Extract to read START

Strategies
Copy for LLM
Copy page as Markdown for LLMs
View as Markdown
Open this page as Markdown
Open in ChatGPT
Get insights from ChatGPT
Open in Claude
Get insights from Claude

Sampling strategies control which stimuli to evaluate next. Our experiments support randomized, lexicographic, and active sampling strategies. These can be configured when creating a job:

Dropdown menu for selecting sampling strategy

Active sampling strategies try to select sets of stimuli whose evaluation will be most informative. This can significantly reduce the number comparisons needed for robust results. Several papers have explored active selection strategies in the context of pairwise comparisons [e.g., 1, 2, 3].

Datasets on Mabyduck are a collection of folders corresponding to different sources or contexts, and media files within a folder correspond to different conditions applied to the same source. Our strategies decide how to sample folders as well as how to sample conditions within folders.

Each job maintains its own state for the purpose of active selection. That is, when creating multiple jobs for one experiment, each job will sample stimuli independently.

Extract to read END
Dataset extract START

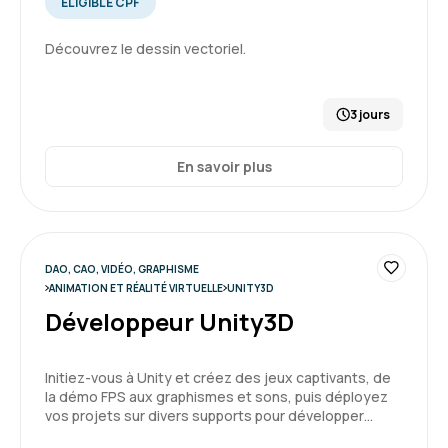
ÉLIGIBLE CPF
Découvrez le dessin vectoriel.
3 jours
En savoir plus
DAO, CAO, VIDÉO, GRAPHISME
ANIMATION ET RÉALITÉ VIRTUELLE
UNITY3D
Développeur Unity3D
Initiez-vous à Unity et créez des jeux captivants, de
la démo FPS aux graphismes et sons, puis déployez
vos projets sur divers supports pour développer…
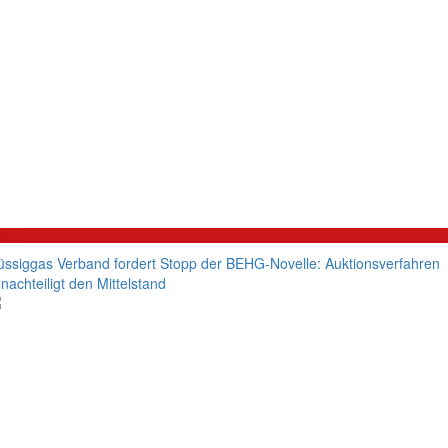
litik
üssiggas Verband fordert Stopp der BEHG-Novelle: Auktionsverfahren
nachteiligt den Mittelstand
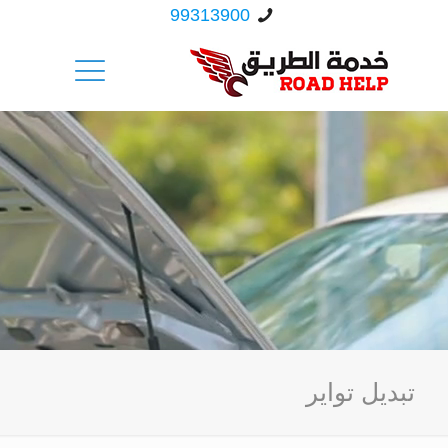
99313900
تبديل تواير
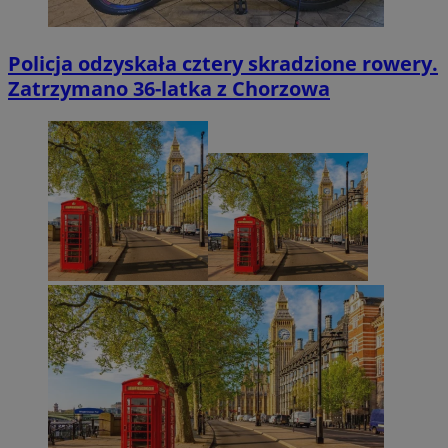
Policja odzyskała cztery skradzione rowery.
Zatrzymano 36-latka z Chorzowa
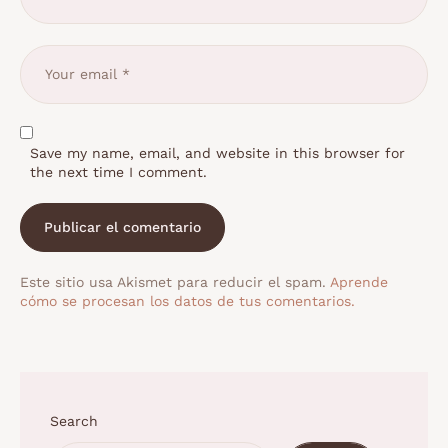
Save my name, email, and website in this browser for
the next time I comment.
Este sitio usa Akismet para reducir el spam.
Aprende
cómo se procesan los datos de tus comentarios.
Search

Dataset extract END

Problems to work on>
a – According to the text on sampling strategies, which three sampling strategies do the experiments support?
b – Please continue the text on sampling strategies from the point where it stops.
The records come from a different source than the text on sampling strategies.

Responses by task>
a – Randomized, lexicographic, and active sampling strategies.

b –
Randomized

Our randomized sampling strategy randomizes the order in which folders and conditions are selected, but otherwise tries to sample stimuli as evenly as possible. For each session, folders are shuffled once and then sampled deterministically in round-robin fashion. When there are at least four different conditions in the dataset, conditions are sampled at random without replacement from a list of conditions. When not enough conditions remain to fill a slate, a new list is formed and used to fill the slate. This approach ensures that each condition is sampled with equal frequency while not creating a predictable order. If the number of conditions is three or less, conditions are sampled with replacement.

Lexicographic

This strategy samples folders in lexicographic order. This gives you precise control over the order in which stimuli are presented. Within each folder, conditions are sampled randomly following the same strategy as for the randomized strategy.

If you also wish to control the conditions that are presented, you can do so by limiting the number of conditions per folder to the number of stimluli per slate. For example, for a single-stimulus ACR experiment, each folder would have a single media file.

Maximize information gain

Let $S_A$ represent the performance of condition $A$ , and $S_B$ represent the performance of another condition $B$ . $S_A$ and $S_B$ represent the true underlying performance of the methods, which is unknown. That is, they are real-valued random variables.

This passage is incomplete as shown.